Records contained in a dataset:
<<<<
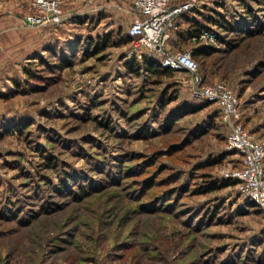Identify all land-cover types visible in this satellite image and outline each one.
I'll use <instances>...</instances> for the list:
<instances>
[{
  "label": "rangeland",
  "instance_id": "rangeland-1",
  "mask_svg": "<svg viewBox=\"0 0 264 264\" xmlns=\"http://www.w3.org/2000/svg\"><path fill=\"white\" fill-rule=\"evenodd\" d=\"M33 1H0V264H264L263 210L237 185L200 192L241 165L217 103L189 101L184 71L159 83L130 72L129 45L93 55L90 35L130 27L127 0H62L66 24L29 26ZM105 3L96 26L68 24ZM248 5L262 32L226 33L232 47L209 41L224 51L197 60L205 84L238 94L243 127L264 140V4ZM197 6L233 19L246 10ZM172 38V53L197 47ZM175 90L189 100L162 107Z\"/></svg>",
  "mask_w": 264,
  "mask_h": 264
},
{
  "label": "built area",
  "instance_id": "built-area-1",
  "mask_svg": "<svg viewBox=\"0 0 264 264\" xmlns=\"http://www.w3.org/2000/svg\"><path fill=\"white\" fill-rule=\"evenodd\" d=\"M127 3L131 10L125 11L133 15L129 27V35L133 38L129 57L141 59L146 53L157 57L163 68L186 72L190 78L184 84L193 99L219 105L223 122L229 129L227 148L237 151L241 157V165L223 172V175L236 179L240 194L255 202L264 212V140L254 138L243 127L239 98L227 84H205L191 50L176 53L169 50L178 19L197 8L199 0L179 5H172L170 0H127ZM31 7V12L24 17L25 24L29 26L61 25L70 17L63 10L62 0H34ZM191 40L197 47L208 46L209 41L217 40V33L203 29Z\"/></svg>",
  "mask_w": 264,
  "mask_h": 264
},
{
  "label": "trees",
  "instance_id": "trees-1",
  "mask_svg": "<svg viewBox=\"0 0 264 264\" xmlns=\"http://www.w3.org/2000/svg\"><path fill=\"white\" fill-rule=\"evenodd\" d=\"M243 7H246V10L244 11L245 13L240 17L233 19L229 15H224V14H219V12H216L218 16L213 15V14H206L202 8H205L202 6V8H195L189 12L184 13L177 21V29L174 31L176 33V36L179 37V40L181 42H186L190 41L193 36L198 35L203 29L214 31L217 33V41L222 45L225 44L228 46V48L232 47L229 39L223 38L224 34L226 33H243L246 35H256L262 32V22L258 19V17L255 16L254 10L249 8L248 1L249 0H238ZM256 2L258 5L264 4V0H250ZM106 3H109V0L105 1ZM105 3V5H106ZM222 6L223 3L219 2ZM121 6L125 7L124 2H120ZM100 10L98 9L97 11H90L86 12L81 15H77L72 21H70L68 24L71 23L72 26H77V24L82 23V25H85L87 27L91 26H96L98 23H100L101 20H104L107 18V14L110 13V11H107L106 7L105 8L100 6ZM109 8V7H108ZM220 7L219 9H221ZM106 9V10H104ZM106 11V14L104 13ZM115 12L117 11L120 13L122 16H126V14L121 11V10H114ZM216 11V10H215ZM116 12V13H117ZM212 15V16H210ZM66 24V23H64ZM63 24V25H64ZM119 25V26H118ZM116 30H111L107 31L106 33L104 32H99L95 37H92V35L89 36L88 38V43L91 44V47H94L93 49V55L98 54L106 50L110 46H122V45H129V51L132 48V43H133V38L129 35V28L127 31L123 32L122 34L120 33V24H118ZM184 25H187L184 27ZM216 29H220L221 32H217ZM115 31V32H114ZM173 32V33H174ZM103 33V34H102ZM114 35L115 38H114ZM117 39V40H116ZM175 39H171L173 41ZM84 42V41H81ZM221 52L224 51L220 47H216V45H210V46H202V47H195L192 49V55L193 57L197 60L199 57L202 56H210L214 52ZM124 63L125 67L133 73L140 74V71H143L144 73L154 77L157 79V82L159 83V79L161 78H171L174 76V70L169 69V68H163L157 57L155 56H150L146 53L143 54V57L141 59H137L135 57L129 58L128 54L125 55L124 57ZM198 61V60H197ZM71 61H66V60H61L59 63V67L64 69L68 68L71 66ZM205 78V76H204ZM174 87V86H173ZM177 89V88H176ZM233 90V89H232ZM234 91V90H233ZM235 92V91H234ZM236 93V92H235ZM179 90H175L173 94H167L165 92V95L168 97L163 96L162 103L160 104L162 107H165L167 104L171 103L172 101H175L179 96ZM237 94V93H236ZM180 97L184 101L189 100L184 96L183 92H180ZM191 94L189 93V97ZM238 96V94H237ZM165 97V98H164ZM239 97V96H238ZM193 97L191 96L189 101L199 102L198 104L200 105V108H207L210 106V104L214 102H209V101H196L192 99ZM188 102L191 107L190 109H193V103ZM207 104V105H206ZM218 106V112L213 116V119H217L218 121L221 122L222 126L227 128L225 123L223 122L222 119V112L221 109ZM198 108V106L194 107ZM212 117V116H211ZM228 149V148H227ZM229 151H233L228 149ZM235 151V150H234ZM237 153V151H236ZM48 167H52V163L48 164ZM70 177V176H68ZM232 185H237V180L234 178H228L225 177L222 174V179L220 181H216L215 183H210V185H206L205 188L200 190L202 191H213L214 189L217 188H225V187H230ZM239 192V191H238ZM240 193V192H239ZM246 200H249L252 202V206L258 207V205L253 202L250 199L244 198ZM259 208V207H258ZM260 209V208H259Z\"/></svg>",
  "mask_w": 264,
  "mask_h": 264
},
{
  "label": "crops",
  "instance_id": "crops-1",
  "mask_svg": "<svg viewBox=\"0 0 264 264\" xmlns=\"http://www.w3.org/2000/svg\"><path fill=\"white\" fill-rule=\"evenodd\" d=\"M0 1H2V0H0ZM91 9H93V8H91ZM91 9H90V10H91ZM77 15H78V14H75L74 16L76 17ZM75 17H74V18H75ZM74 18H73V19H74ZM175 40H176V39H175ZM173 43H174V40H173ZM175 43H176V42H175ZM179 43H181L180 40H179ZM243 118H244V116H241V122H242Z\"/></svg>",
  "mask_w": 264,
  "mask_h": 264
}]
</instances>
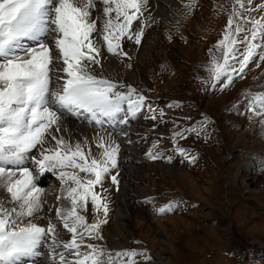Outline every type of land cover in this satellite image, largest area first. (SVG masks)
<instances>
[{"label": "rangeland", "instance_id": "1", "mask_svg": "<svg viewBox=\"0 0 264 264\" xmlns=\"http://www.w3.org/2000/svg\"><path fill=\"white\" fill-rule=\"evenodd\" d=\"M181 2L176 19L163 26L145 18L142 9L140 19L132 25L134 31L142 29L141 43L125 37L122 50L126 56H113L101 47L98 59H104L106 53L117 59L116 68L93 66L97 77L124 85L117 90L127 92L130 86L146 99L134 116L120 114L136 127L134 146L141 159L130 220L124 229L116 220V195L122 186L118 168L121 145L110 132L120 119L110 123L105 118L103 125L91 120L95 124L86 127L91 138L82 140L81 145L86 153L91 150L89 159L101 158L103 149L97 146L101 141L119 145V151L117 166L110 167L101 184L94 187L108 207L107 217L103 209L97 211L90 197L86 207L78 205L88 224L107 220L100 223L96 238H83L81 251H89L88 244L95 245L105 252L103 260L109 253L139 254L121 257L117 264H264V109L256 105L253 110L251 99L264 93V61L257 59L242 74H233L231 84L226 79L213 81L208 67L233 0ZM252 5L257 9L251 12L252 17L264 16L258 11L264 0H252ZM156 28L160 39L149 43L141 69L132 79L140 51ZM193 128L196 131H186ZM149 152L159 154V158L151 159ZM79 175L83 181L94 179L85 173ZM112 176L118 184L112 183ZM69 186L74 185L62 182L59 174L51 175L42 188L48 194L39 197L41 210L22 218V225L29 220L38 222L46 212L49 222L57 225L56 243L52 240L48 244L49 253L55 254L49 263L61 264V253L67 261L75 260L62 247L71 234L56 216L57 209L70 207L66 198ZM0 203L13 207L4 199ZM169 204L173 205L170 211L159 213L160 207ZM252 253L261 258L245 263L246 255Z\"/></svg>", "mask_w": 264, "mask_h": 264}, {"label": "snow or ice", "instance_id": "2", "mask_svg": "<svg viewBox=\"0 0 264 264\" xmlns=\"http://www.w3.org/2000/svg\"><path fill=\"white\" fill-rule=\"evenodd\" d=\"M249 5L252 0H233L208 67L213 81L226 79L231 84L233 74H242L257 59L264 61V16L252 17L257 9ZM258 11L264 12V5ZM141 15V0H0V184L13 205L8 208L0 203V264H17L21 257L36 256L42 240L50 235L56 243V224L49 222L45 228L29 220L22 225V218L33 217L42 208L36 178L56 169L61 170L62 182L74 185L66 189L70 207L56 210L63 228L71 234L62 247L75 256L70 262L61 253V264H117L121 257L139 255L109 253L103 260V249L92 244L86 245L89 251H81L83 238H96L100 223L107 220L88 224L78 205L86 207L90 197L97 211L103 209L107 217L108 207L94 187L101 184L110 167L117 166L119 145L101 141L97 145L103 149L101 158L89 159L90 149L86 153L80 143L73 145L55 133L61 131L60 110L87 113L103 125L105 118L122 119L121 113L134 116L144 106L146 98L136 89L129 86L127 92H121L117 89L124 85L99 78L92 71L101 64V47L113 56H126L122 50L125 37L141 43L142 29L132 28ZM24 40L33 43L25 46ZM251 99L253 110L256 105L264 109V93ZM177 135L183 137V133ZM33 149L39 150L38 157L34 153L29 157ZM148 155L159 158L152 152ZM25 159H33L37 167L23 166ZM79 173L94 179L83 181ZM111 179L118 184L116 176ZM172 207L169 204L158 211L163 214Z\"/></svg>", "mask_w": 264, "mask_h": 264}, {"label": "bare ground", "instance_id": "3", "mask_svg": "<svg viewBox=\"0 0 264 264\" xmlns=\"http://www.w3.org/2000/svg\"><path fill=\"white\" fill-rule=\"evenodd\" d=\"M182 0H141L142 3V9H143V15L145 18L150 20L151 22H155L157 24H160L161 26L165 25L166 23H171V21L176 19V16L178 15V9L181 6ZM95 35V34H94ZM160 39V31L158 28H156L150 35V37L147 39V42L143 49L140 51L139 60L137 61L135 65L134 73L132 74V79L134 78V74L139 73L141 69V60L142 57H144V54L146 53V49L149 45V43L157 42ZM25 46L31 45L33 42L24 40L23 41ZM105 58L101 60L102 66H105L110 69L116 68L117 65V59L111 58L108 56V54L104 53ZM62 111L61 119L59 121V126L61 131L56 132L55 135L58 137H64L66 141H69L71 144L75 145L76 143H80L82 140H89L91 138L89 132L87 131V126L90 124H93L91 122V118L87 121L89 114L81 112L80 114L75 113H69L66 110H60ZM59 114V112H58ZM123 117V119H120L116 121L114 126L112 127V131L110 129V132H112L113 135H116L119 139V145H121L120 152H119V159H118V168L121 171L122 176V186L119 191V193L116 195L117 200V217L116 220L120 221L121 228H125L127 226V222L130 220V212H131V206L130 202L133 199V197L136 194L135 191V185H134V179L137 174H139L138 170V163L140 162L139 152L138 148L135 145V134H136V127L134 125H130L131 121L128 122V120ZM107 122H113L107 121ZM95 124V123H94ZM93 124V125H94ZM110 128V127H108ZM55 142L53 141L52 144ZM35 154V156H39V150L33 149L32 153H29V157L32 156V154ZM28 167L29 169H34L37 166L34 163L33 159H25L24 165ZM11 167V166H9ZM171 170H174V168H171ZM60 169L53 170L51 172H45L41 173L36 178V186L40 190L39 197H44L48 193H43L42 188L46 187L47 180L51 175H58ZM54 178V177H53ZM52 181V180H51ZM4 199L5 202L9 203L10 200V194L7 193L5 188L2 184H0V201ZM42 227H47L49 223V218L46 215V212H43L41 218H39V221L36 222ZM52 237L51 235L49 237H45L41 245L39 246L37 252L38 254L34 257H21L20 260L17 262V264H21L23 261H31L32 264H54L53 262H50L48 260L52 257H55L54 253H49L48 251V244L52 243ZM52 248V247H51ZM52 250H50L51 252Z\"/></svg>", "mask_w": 264, "mask_h": 264}, {"label": "trees", "instance_id": "4", "mask_svg": "<svg viewBox=\"0 0 264 264\" xmlns=\"http://www.w3.org/2000/svg\"><path fill=\"white\" fill-rule=\"evenodd\" d=\"M261 256L257 253H252L251 255H246V257L244 258V262L245 263H249L250 261H254L257 259H260Z\"/></svg>", "mask_w": 264, "mask_h": 264}]
</instances>
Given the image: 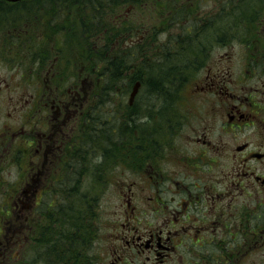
>>>>
■ Task ■
Please collect every line of the items above that contains the string "built". Case counts.

■ Task result ■
  "label": "built area",
  "instance_id": "built-area-1",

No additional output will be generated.